There’s a library in Python called csv which allows us to easily read from and write to .csv files. (There’s an even easier approach to using .csv files in Python using Pandas, which you’ll learn about later). Let’s say we wanted to read in a .csv which contained name and age data in the format name, age :

import csv # import the csv library

# Set up two empty lists - one to store names, one to store ages
list_of_names = []
list_of_ages = []

# do the following block of code holding the csv file open in "read only" mode
# ("r"), and henceforth we'll refer to this file opened in read only mode as f
# (alias)
with open("filename.csv", "r") as f:
    # Create a csv reader object (we'll come back to that in Object Oriented
    # Programming), which uses the file opened in read-only mode (f), and where
    # the delimiter is a comma
    reader = csv.reader(f, delimiter=",")
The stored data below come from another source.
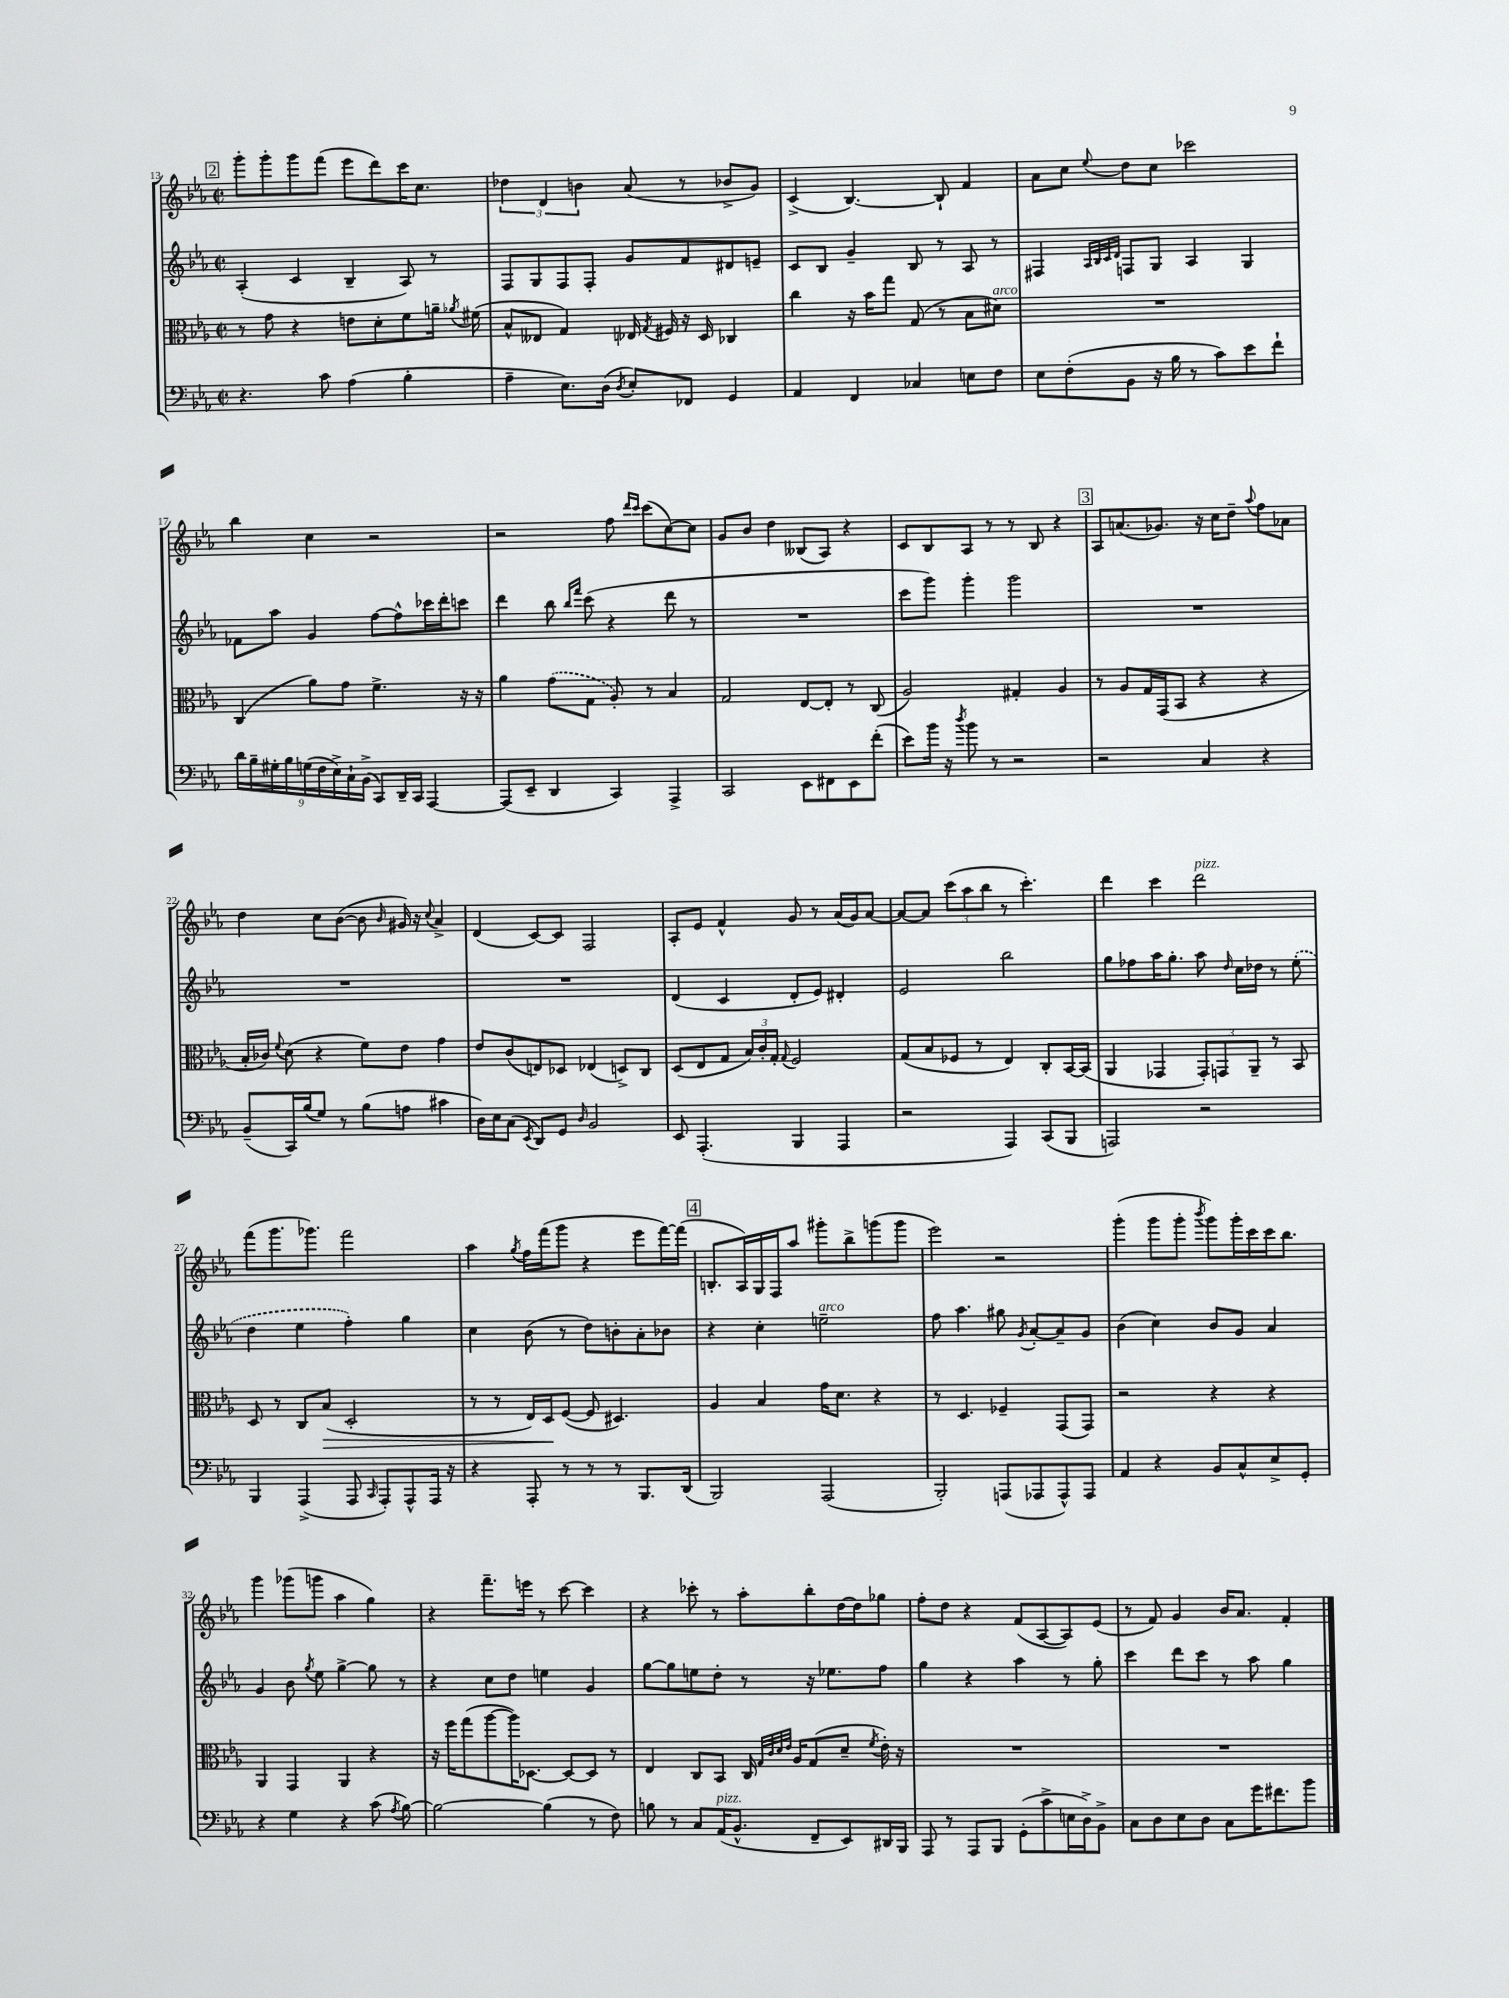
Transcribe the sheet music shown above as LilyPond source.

<<
\new StaffGroup <<
\new Staff = "s0" {
    \clef treble \key ees \major \defaultTimeSignature \time 2/2
    \autoBeamOff \mark \markup { \box "2" } g'''8[-. g'''8-. g'''8 f'''8]( ees'''8[ d'''8) c'''16 c''8.] |
    \tuplet 3/2 { des''4 d'4 b'4 } aes'8( r8 bes'8[-> g'8]) |
    c'4->( bes4.~) bes8-! f'4 |
    aes'8[ c''8] \appoggiatura { ees''8 } d''8[ c''8] ces'''2 |
    bes''4 c''4 r2 |
    r2 f''8 \grace { d'''16[ c'''16] } c'''8[( c''8~) c''8] |
    g'8[ bes'8] d''4 beses8[( aes8]) r4 |
    c'8[ bes8 aes8] r8 r8 bes8 r4 |
    \mark \markup { \box "3" } aes8[ a'8.( ges'8.]) r16 c''16[ d''8]-- \appoggiatura { aes''8 } f''8[ aes'8] |
    d''4 c''8[ bes'8]~( bes'8 \grace { bes'16 } gis'16) r16 \appoggiatura { c''8 } aes'4-> |
    d'4( c'8[~) c'8] f2 |
    aes8[-. ees'8] f'4-^ g'8 r8 aes'16[( g'16) aes'8]~ |
    aes'8[~ aes'8] \tuplet 3/2 { c'''8[( aes''8 bes''8] } r8 c'''4.-.) |
    d'''4 c'''4 d'''2^\markup { \italic "pizz." } |
    f'''8[( g'''8. ges'''8.]) f'''2 |
    aes''4 \acciaccatura { g''8 } f''16[ f'''16( g'''8] r4 ees'''8[ f'''16~) f'''16]( |
    \mark \markup { \box "4" } b8.[-. aes16) g16 f16 aes''8] gis'''8[-. bes''8-> g'''8( g'''8] |
    ees'''2) r2 |
    g'''4-.( g'''8[ g'''8]-. \acciaccatura { bes'''8 } g'''8[) g'''16-. c'''16 c'''16 bes''8.] |
    g'''4 ges'''8[( g'''8] aes''4 g''4) |
    r4 f'''8.[-- e'''16] r8 c'''8~ c'''4 |
    r4 ces'''8-. r8 aes''8[-. bes''8-. d''16~ d''16 ges''8] |
    f''8[-. d''8] r4 f'8[( aes8~ aes8) ees'8]( |
    r8 f'8) g'4 bes'16[ aes'8.] f'4-. \bar "|." |
}
\new Staff = "s1" {
    \clef treble \key ees \major \defaultTimeSignature \time 2/2
    \autoBeamOff \mark \markup { \box "2" } aes4-.( c'4 bes4-- aes8) r8 |
    f8[ g8 f8 f8]-. g'8[ f'8 dis'8 e'8]-- |
    c'8[ bes8] g'4-- bes8 r8 aes8 r8 |
    fis4 \grace { aes32[ bes32 c'32 d'32] } f8[ g8] aes4 g4 |
    fes'8[ aes''8] g'4 f''8[~ f''8-^ ces'''16 d'''16-. c'''8] |
    d'''4 bes''8 \grace { bes''16[ f'''16] } c'''8( r4 d'''8 r8 |
    R1 |
    c'''8[ g'''8]) g'''4-. g'''2 |
    \mark \markup { \box "3" } R1 |
    R1 |
    R1 |
    d'4( c'4 d'8[-. ees'8]) dis'4-. |
    ees'2 bes''2 |
    g''8[ fes''8 aes''16 g''8.]-. aes''8 \grace { d''16 } c''16[ des''16] r8 \once \slurDashed ees''8-.( |
    d''4 ees''4 f''4-.) g''4 |
    c''4 bes'8( r8 d''8[) b'8-. aes'8-. bes'8] |
    \mark \markup { \box "4" } r4 c''4-. e''2--^\markup { \italic "arco" } |
    f''8 aes''4. gis''8 \acciaccatura { g'8 } aes'8[~-. aes'8-- g'8] |
    bes'4( c''4) bes'8[ g'8] aes'4 |
    g'4 bes'8 \acciaccatura { g''8 } ees''8 g''4~-> g''8 r8 |
    r4 c''8[ d''8] e''4 g'4 |
    g''8[~ g''8 e''8 d''8]-. r8 r16 ees''8.[ f''8] |
    g''4 r4 aes''4 r8 g''8-. |
    c'''4 d'''8[ c'''8] r8 aes''8 g''4 \bar "|." |
}
\new Staff = "s2" {
    \clef alto \key ees \major \defaultTimeSignature \time 2/2
    \autoBeamOff \mark \markup { \box "2" } r8 g'8 r4 e'8[ d'8-. f'8 a'16]-- \acciaccatura { aes'8 } fis'16( |
    bes8[-^ eeses8] g4) ees16 \acciaccatura { g8 } fis16 r16 d16 ces4 |
    c''4 r16 bes'16[ g''8] g8( r8 bes8[ dis'8]^\markup { \italic "arco" }) |
    R1 |
    c4( aes'8[) g'8] f'4.-> r16 r16 |
    aes'4 \once \slurDashed g'8[( g8] aes8-.) r8 bes4 |
    g2 ees8[~ ees8]-. r8 c8( |
    aes2) gis4-. aes4 |
    \mark \markup { \box "3" } r8 aes8[ g16 g,16( bes,8] r4 r4 |
    bes16[-. ces'16]) \appoggiatura { f'8 } d'8( r4 f'8[) ees'8] g'4 |
    ees'8[ c'8( e8) des8] ees4( d8[->) c8] |
    d8[( ees8 g8] \tuplet 3/2 { bes16[) c'16-. g16]-. } \appoggiatura { g8 } f2 |
    g8[( bes8 fes8] r8 ees4) c8[-. bes,16~ bes,16]( |
    aes,4 ges,4 \tuplet 3/2 { ges,8[-.) g,8 aes,8]-- } r8 bes,8 |
    d8 r8 c8[ bes8]\>( d2-. |
    r8 r8 ees16[) d16\! f8]~( f8 dis4.) |
    \mark \markup { \box "4" } aes4 bes4 g'16[ d'8.] r4 |
    r8 d4. fes4-- g,8[( g,8]) |
    r2 r4 r4 |
    aes,4 g,4 aes,4 r4 |
    r16 f''16[ g''8( aes''8~ aes''16) des8.]~ des8[~ des8] r8 |
    ees4 c8[ bes,8] c16 \grace { g32[ c'32 d'32 ees'32] } aes16[ g8( d'8]-- \acciaccatura { f'8 } ees'16-.) r16 |
    R1 |
    R1 \bar "|." |
}
\new Staff = "s3" {
    \clef bass \key ees \major \defaultTimeSignature \time 2/2
    \autoBeamOff \mark \markup { \box "2" } r4. c'8 aes4( bes4-. |
    aes4-- ees8.[) d16]( \acciaccatura { d8 } ees8[-.) fes,8] g,4 |
    aes,4 f,4 ces4 e8[ f8] |
    ees8[ f8-.( bes,8] r16 bes16 r8 c'8[) ees'8 f'8]-! |
    \tuplet 9/8 { d'16[ bes16-- gis16-. bes16 g16( f16 ees16->) c16-! bes,16]->( } c,8[) d,16-- c,16] aes,,4~ |
    aes,,8[( ees,8]-- d,4 c,4) aes,,4-> |
    c,2 ees,8[ fis,8 ees,8 f'8]-.( |
    ees'8[) bes'16] r16 \acciaccatura { d''8 } bes'8 r8 r2 |
    \mark \markup { \box "3" } r2 c4 r4 |
    bes,8[--( c,16) bes16( g8]) r8 bes8[( a8] cis'4 |
    d16[) ees16 c8]( \acciaccatura { ees,8 } d,8[) g,8] \grace { d16 } bes,2 |
    ees,8 aes,,4.-.( bes,,4 aes,,4 |
    r2 aes,,4) c,8[( bes,,8] |
    a,,2) r2 |
    bes,,4 aes,,4->( aes,,8 \grace { c,16 } aes,,8[-.) aes,,8-^ aes,,16] r16 |
    r4 aes,,8-. r8 r8 r8 bes,,8.[ d,16]( |
    \mark \markup { \box "4" } bes,,2) aes,,2( |
    bes,,2-.) a,,8[( aes,,8 aes,,8-^) aes,,8] |
    aes,4 r4 bes,8[ c8-^ ees8-> g,8]-. |
    r4 g4 r4 c'8( \acciaccatura { aes8 } bes8~) |
    bes2~ bes4( r8 f8) |
    b8 r8 c8[ aes,16^\markup { \italic "pizz." }( bes,8.]-^ f,8[-- ees,8) dis,16 bes,,16] |
    aes,,8 r8 aes,,8[ bes,,8] g,8[-.( c'8-> e16 d16->) bes,8]-> |
    c8[ d8 ees8 d8] c8[ g'16 fis'8. bes'8] \bar "|." |
}
>>
>>
\layout { \context { \Score currentBarNumber = #13 } }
    # For each row it reads in, take the first value before a comma and add it
    # to the list of names, and take the second value, and add it to the list
    # of ages.
    for row in reader:
        list_of_names.append(row[0])
        list_of_ages.append(row[1])

31.2 Writing .csv files in Python

We can also write to .csv files in Python using the same library.

import csv # import the csv library

# Here's a list of column titles
list_of_column_titles = ["Name", "ID"]

# Here's a few lists containing data we want to write out to file
data_row_1 = ["Dan", 43102]
data_row_2 = ["Sammi", 31023]
data_row_3 = ["Amy", 54098]

# Let's combine the data rows into a single list of lists
combined_data = [data_row_1, data_row_2, data_row_3]

# Do the following block of code with output.csv opened in write mode ("w"),
# and setting the newline parameter to null (this is a necessary inclusion on
# Windows, otherwise it'll add an extra line between lines), and refer to it as
# f
with open("output.csv", "w", newline='') as f:
    # Create a csv writer object, which uses f (the file opened in write mode
    # etc) with a comma delimiter
    writer = csv.writer(f, delimiter=",")

    # Write the first row (the column titles)
    writer.writerow(list_of_column_titles)

    # Loop through the other data rows and write them (one on each line)
    for data_row in combined_data:
        writer.writerow(data_row)

The resulting csv from this code would look like this.

31.3 File access Modes

There are a huge number of different file access modes. The most common ones you will use are :

“r” - open the file read-only, start at the beginning of the file

“w” - open the file write-only, start at the beginning of the file

“w+” - open the file read and write, start at the beginning of the file

“a” - open the file in append mode (a write mode that starts at the end of the file)

“w”, “w+” and “a” will create a new file with the given name if one does not exist. “r” will throw up an error if the file does not exist.

IMPORTANT - if you want to add to a file, you MUST use append mode. If you use a write mode, it will start at the beginning, and therefore wipe out your file before it starts.